The time taken for the whole journey is 4 hours 20 minutes.
(i) Show that \( 13x^2 – 620x – 3000 = 0 \).
(ii) Solve \( 13x^2 – 620x – 3000 = 0 \) to find the speed Antonio travels for the first 100 km of the journey.
You must show all your working and give your answer correct to 1 decimal place.
▶️ Answer/Explanation
(a) \(14x – 22\) or \(2(7x – 11)\)
First expand both brackets: \(8x – 4 – 18 + 6x\). Then combine like terms to get \(14x – 22\).
(b)(i) \(3xy(2x + 3)\)
Factor out the greatest common factor \(3xy\) from both terms to get the simplified form.
(b)(ii) \((2x + y)(2x – y + 4)\)
Group terms: \((4x^2 – y^2) + (8x + 4y)\). Factor difference of squares first, then common factor in second group.
(c)(i) Proof shown
\[ \frac{100}{x} + \frac{150}{x+10} = 4\frac{1}{3} \]
Combine fractions: \[ \frac{100(x+10)+150x}{x(x+10)} = \frac{13}{3} \]
Simplify numerator: \[ \frac{250x+1000}{x(x+10)} = \frac{13}{3} \]
Cross multiply and expand: \[ 750x + 3000 = 13x^2 + 130x \]

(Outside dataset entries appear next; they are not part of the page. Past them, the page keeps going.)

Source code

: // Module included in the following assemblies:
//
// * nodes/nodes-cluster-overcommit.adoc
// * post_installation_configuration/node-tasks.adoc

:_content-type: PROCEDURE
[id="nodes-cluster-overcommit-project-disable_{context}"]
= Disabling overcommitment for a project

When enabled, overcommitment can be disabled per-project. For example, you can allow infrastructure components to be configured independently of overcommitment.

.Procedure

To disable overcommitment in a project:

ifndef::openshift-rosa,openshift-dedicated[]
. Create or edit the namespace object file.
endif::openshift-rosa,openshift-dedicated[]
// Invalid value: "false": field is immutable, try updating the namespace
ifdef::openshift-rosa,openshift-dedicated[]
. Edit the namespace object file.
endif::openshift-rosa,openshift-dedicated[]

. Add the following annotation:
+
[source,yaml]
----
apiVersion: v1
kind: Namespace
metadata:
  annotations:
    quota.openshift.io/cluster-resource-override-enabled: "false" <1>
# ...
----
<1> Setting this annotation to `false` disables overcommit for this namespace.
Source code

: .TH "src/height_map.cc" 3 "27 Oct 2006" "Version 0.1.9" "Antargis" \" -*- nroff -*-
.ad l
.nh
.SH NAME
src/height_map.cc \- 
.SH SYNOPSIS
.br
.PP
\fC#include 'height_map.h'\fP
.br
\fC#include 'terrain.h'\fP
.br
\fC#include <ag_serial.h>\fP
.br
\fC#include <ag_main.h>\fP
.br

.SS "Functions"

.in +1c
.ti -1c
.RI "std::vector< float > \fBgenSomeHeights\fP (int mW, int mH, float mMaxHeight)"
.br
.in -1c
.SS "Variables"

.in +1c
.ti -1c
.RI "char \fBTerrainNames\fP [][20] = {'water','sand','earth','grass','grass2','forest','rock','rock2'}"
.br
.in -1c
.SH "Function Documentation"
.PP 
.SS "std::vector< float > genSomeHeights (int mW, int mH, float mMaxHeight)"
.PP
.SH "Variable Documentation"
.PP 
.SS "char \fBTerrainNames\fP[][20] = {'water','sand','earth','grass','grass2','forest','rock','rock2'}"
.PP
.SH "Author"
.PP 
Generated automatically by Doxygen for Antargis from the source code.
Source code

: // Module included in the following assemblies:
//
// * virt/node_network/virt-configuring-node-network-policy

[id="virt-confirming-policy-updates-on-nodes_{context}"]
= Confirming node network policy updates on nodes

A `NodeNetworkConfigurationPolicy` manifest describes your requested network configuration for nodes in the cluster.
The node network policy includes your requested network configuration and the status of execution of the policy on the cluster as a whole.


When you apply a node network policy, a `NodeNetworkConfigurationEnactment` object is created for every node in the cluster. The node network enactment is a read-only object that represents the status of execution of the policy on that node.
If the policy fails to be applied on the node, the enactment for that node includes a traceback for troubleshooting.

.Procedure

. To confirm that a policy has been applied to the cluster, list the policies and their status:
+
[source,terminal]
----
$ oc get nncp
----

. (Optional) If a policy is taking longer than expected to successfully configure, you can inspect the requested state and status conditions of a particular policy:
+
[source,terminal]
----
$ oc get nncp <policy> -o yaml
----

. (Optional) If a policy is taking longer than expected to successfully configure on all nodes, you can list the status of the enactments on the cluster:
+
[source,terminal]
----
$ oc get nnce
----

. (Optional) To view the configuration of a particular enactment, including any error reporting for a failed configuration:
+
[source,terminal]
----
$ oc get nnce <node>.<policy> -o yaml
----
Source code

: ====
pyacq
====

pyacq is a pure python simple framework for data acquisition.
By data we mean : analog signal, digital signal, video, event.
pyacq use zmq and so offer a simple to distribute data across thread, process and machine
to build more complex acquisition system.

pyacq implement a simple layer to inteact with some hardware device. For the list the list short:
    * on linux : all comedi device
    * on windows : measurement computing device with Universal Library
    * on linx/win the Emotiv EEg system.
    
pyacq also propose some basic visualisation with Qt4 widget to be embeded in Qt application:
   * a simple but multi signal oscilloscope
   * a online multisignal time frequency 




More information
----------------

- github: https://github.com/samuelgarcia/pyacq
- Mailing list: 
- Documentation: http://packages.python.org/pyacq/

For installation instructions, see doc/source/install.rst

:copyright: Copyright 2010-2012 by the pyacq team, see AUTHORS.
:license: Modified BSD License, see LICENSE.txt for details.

Rearrange terms: \[ 13x^2 – 620x – 3000 = 0 \]
(c)(ii) 52.1 km/h
Use quadratic formula with \(a=13\), \(b=-620\), \(c=-3000\). Calculate discriminant and find positive root, rounding to one decimal place.
Topic – 2.12
The diagram shows a sketch of \( y = 18 + 5x – 2x^2 \).
(a) Find the coordinates of the points \( A, B \) and \( C \).
(b) Differentiate \( 18 + 5x – 2x^2 \).
(c) Find the coordinates of the point on \( y = 18 + 5x – 2x^2 \) where the gradient is 17.
▶️ Answer/Explanation
(a) \( A = (-2, 0) \), \( B = (0, 18) \), \( C = (4.5, 0) \)
For \( A \) and \( C \), set \( y = 0 \) and solve \( -2x^2 + 5x + 18 = 0 \) to get x-intercepts. For \( B \), set \( x = 0 \) to get y-intercept.
(b) \( 5 – 4x \)
Differentiate each term: derivative of 18 is 0, \( 5x \) becomes 5, and \( -2x^2 \) becomes \( -4x \).
(c) \( (-3, -15) \)
Set derivative equal to 17: \( 5 – 4x = 17 \). Solve to get \( x = -3 \). Substitute back into original equation to find y-coordinate.